Development
In the classical period itself the term republicanism did not exist, however the term res publica, which translates literally as "things public," was in usage. There were a number of theorists who wrote on political philosophy during this period such as Aristotle, Polybius, and Cicero, and their ideas became the essential core of classical republicanism. The ideology of republicanism blossomed during the Italian Renaissance, most notably in Florence, when a number of authors looked back to the classical period and used its examples to formulate ideas about ideal governance. One of the first reintroducing classical republicanism was Niccolò Machiavelli (1469–1527) in his later reflections.
It has been argued that Machiavelli was not a classical republican, since he described mostly medieval political relations. Indeed, Machiavelli's innovation, addition, or transformation of classical republicanism more likely marks a turning point, and the dawn of modern republicanism; Machiavelli's particular brand of republicanism has been dubbed "rapacious republicanism" by a collection of scholars. At any rate, that classical republicanism actually refers to a philosophy developed primarily in the early modern period is acknowledged by many scholars to be confusing; therefore, some now use the term early modern republicanism to cover this branch of political thought. To be sure, the conceptual, historical, and philosophical debate continues.
Variant of classical republicanism is known as civic humanism, a term first employed by the German scholar of late medieval and early modern Italian history, Hans Baron. And although in certain cases and with certain scholars there is a subtle distinction between the two, they are for all intents and purposes interchangeable. Civic humanism is slightly wider in scope and stresses the central role of civic virtue in the preservation of the classically Roman/Florentine ideal of political liberty. Leading exponents of this dual concept are Hannah Arendt, J. G. A. Pocock, Quentin Skinner, and Philip Pettit.
However, Thomas Pangle has critiqued the inaccuracy of the "civic humanist" reconstruction and thus its distortion of classical republicanism on the one hand and of Machiavelli's political science on the other hand. Pangle writes, "both Pocock and Arendt (the latter more self-consciously) obscure the imperialism, the ruthlessness, the warring hierarchy, and the glacial rationalism that truly characterize Machiavelli; over these elements they throw a veil of softened, egalitarian, "civic humanism.""
According to Baron, for many years the foremost expert on the development of classical republicanism, the ideology was a product of the long conflict between Florence and Milan. Florence was ruled by its commercial elites while Milan was a monarchy controlled by its landed aristocracy. The Florentines asserted that their form of government was superior on the basis that it was more similar to that of the Greeks and the Roman Republic. Moreover, Leonardo Bruni (1370-1444) asserted, based on Tacitus's pronouncements in the introduction to the Histories, that republican government made better men, whereas monarchy was inimical to human virtue (see Tacitean studies). The Florentine ideal developed into the ideology of civic humanism, as per Baron.

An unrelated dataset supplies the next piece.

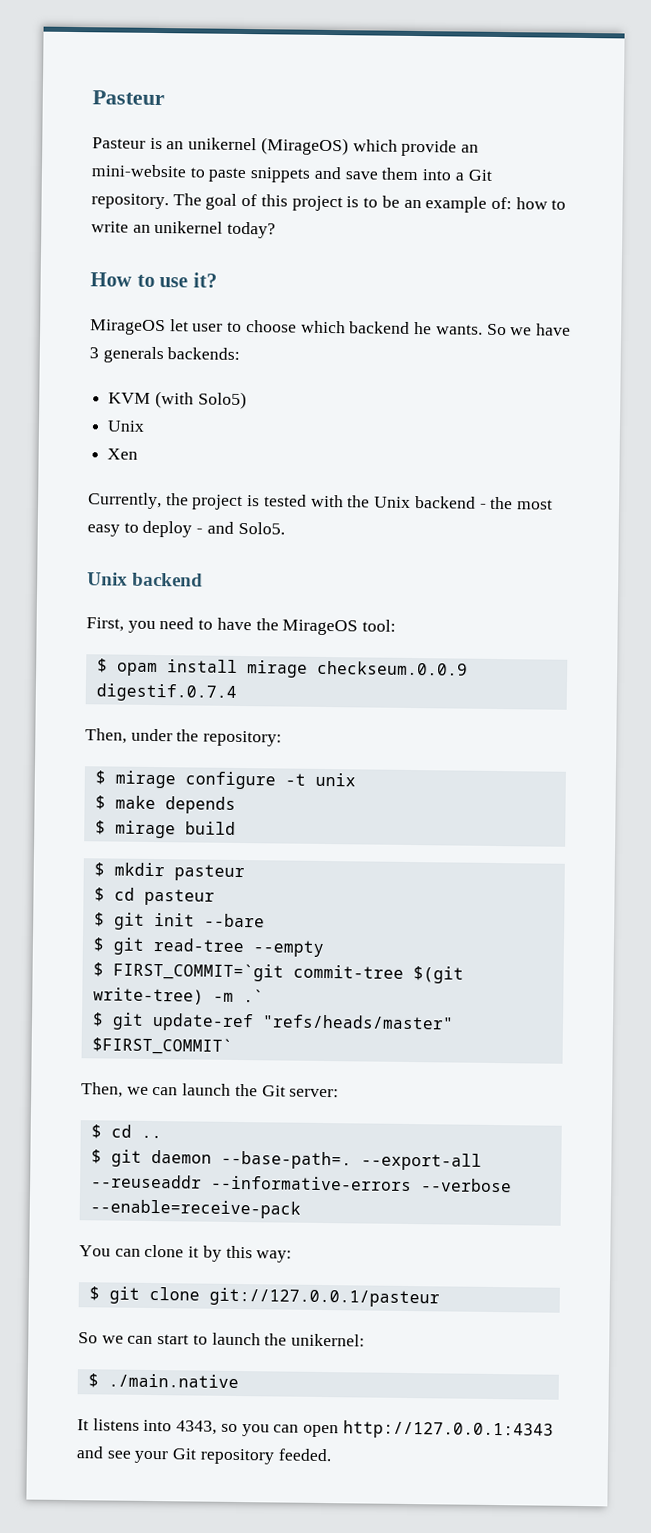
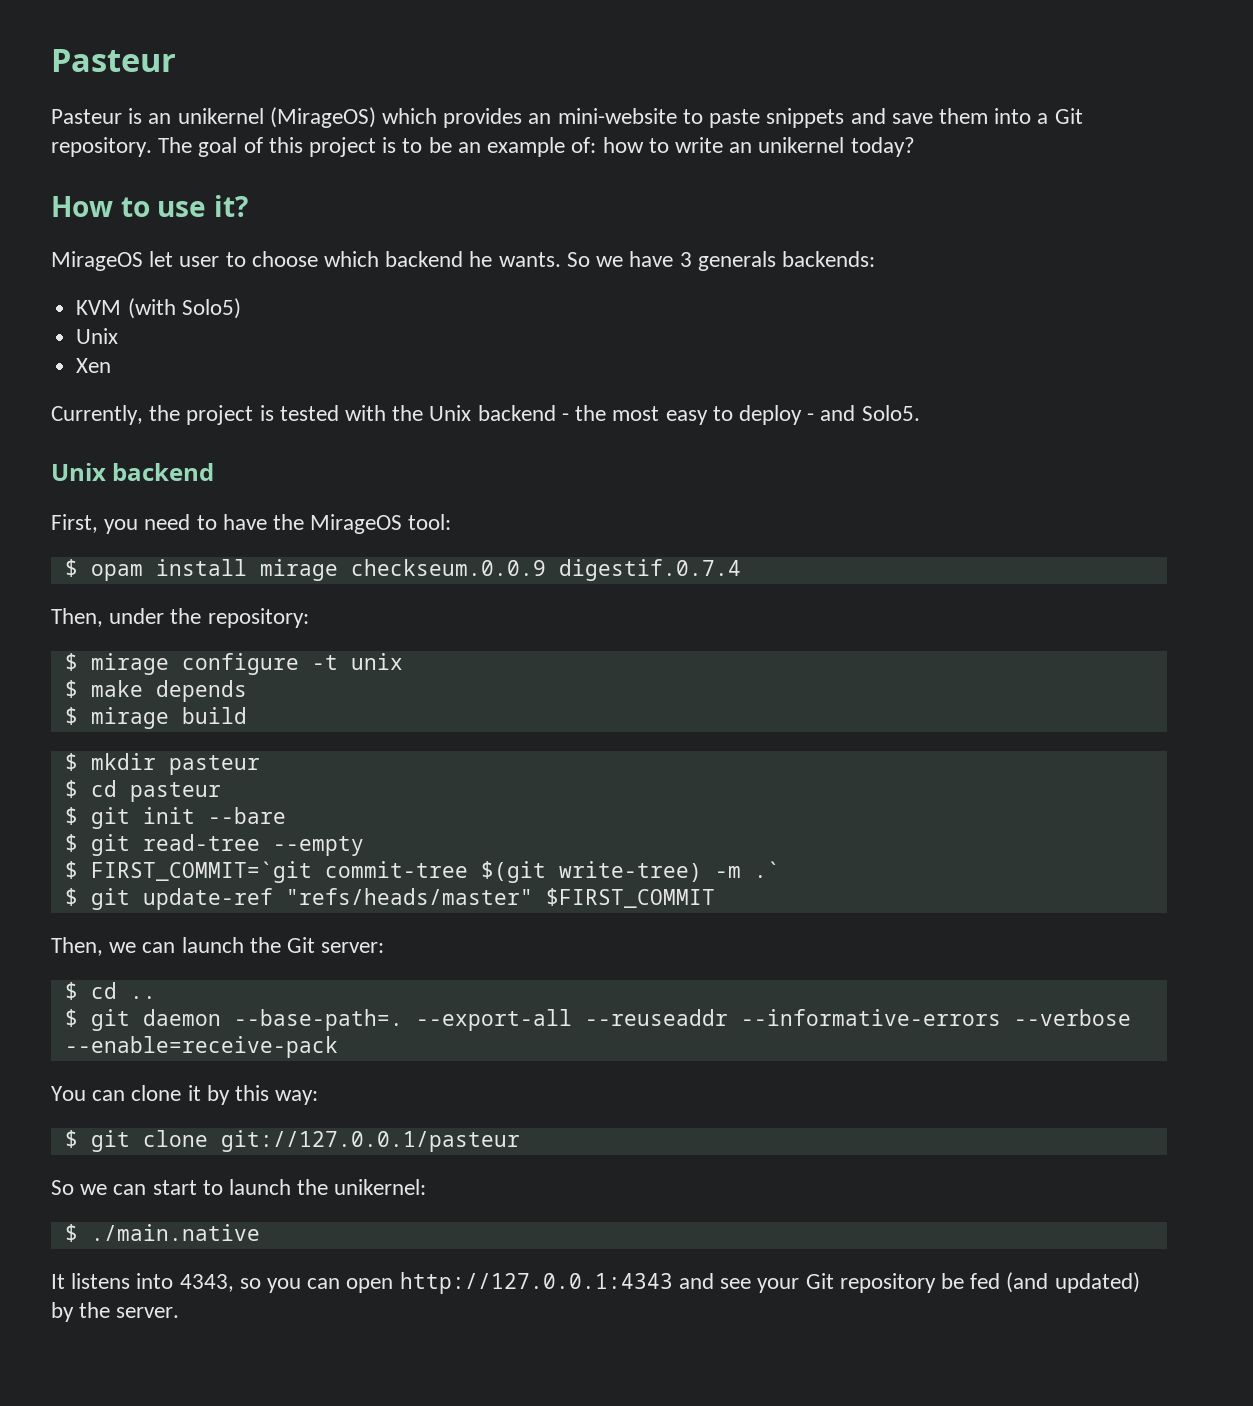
[401,139,458,157] provide -> [443,108,523,128] provides
[91,1037,233,1055] $FIRST_COMMIT` -> [545,888,715,908] $FIRST_COMMIT
[277,1448,332,1462] feeded. -> [940,1272,1140,1293] [51,1302,180,1322] be fed (and updated) by the server.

Since Thomas Hobbes, at the core of republicanism is the concept of the social contract. Although modern republicanism rejected monarchy (whether hereditary or otherwise autocratic) in favour of rule by the people, classical republicanism treated monarchy as one form of government among others. Classical republicanism was rather aimed against any form of tyranny, whether monarchic, aristocratic, or democratic (tyranny of the majority). The notions of what constituted an ideal republic to classical republicans themselves depended on personal view. However, the most ideal republic featured form of mixed government and was based on the pursuit of civility.

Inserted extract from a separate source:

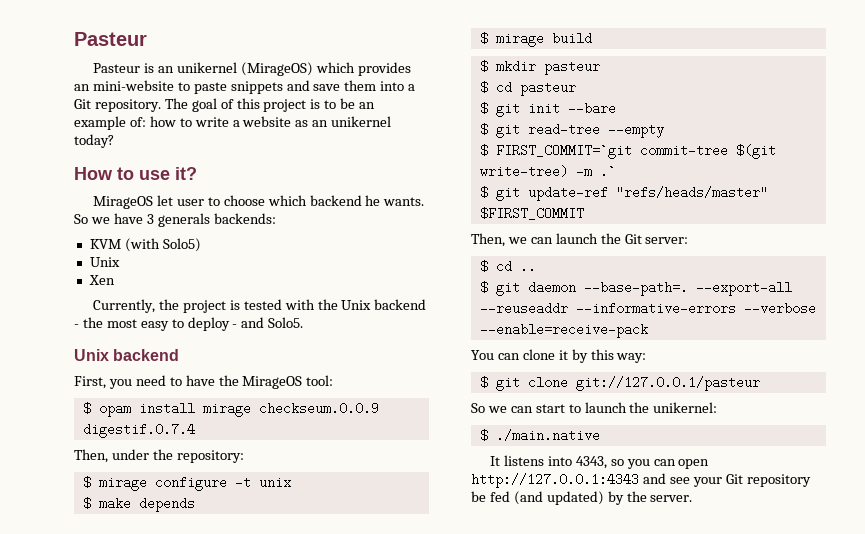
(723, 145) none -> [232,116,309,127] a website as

Most controversial is the classical republican view of liberty and how, or if, this view differed from that later developed by liberalism. Previously, many scholars accepted the stance of Isaiah Berlin that republicanism was tilted more toward positive liberty rather than the negative liberty characterizing liberalism. In recent years this thesis has been challenged, and Philip Pettit argues that republican liberty is based upon "non-domination" while liberal freedom is based upon "non-interference." Another view is that liberalism views liberty as pre-social while classical republicans saw true liberty as a product of society. Because liberty was an important part of republican thought, many republican thinkers were appropriated by the theory of classical liberalism.
Classical republicanism became extremely popular in the Classicism and Enlightenment, playing a central role in the thought of political philosophy since Hobbes, through John Locke, Giambattista Vico, Montesquieu, Rousseau, until Kant. Some historians have seen classical republican ideas influencing early American political thought.
Other modern thinkers are studied for their reflections about republicanism: Benjamin Constant or Alexis de Tocqueville introduced many republican, however modern not classical, arguments in their books.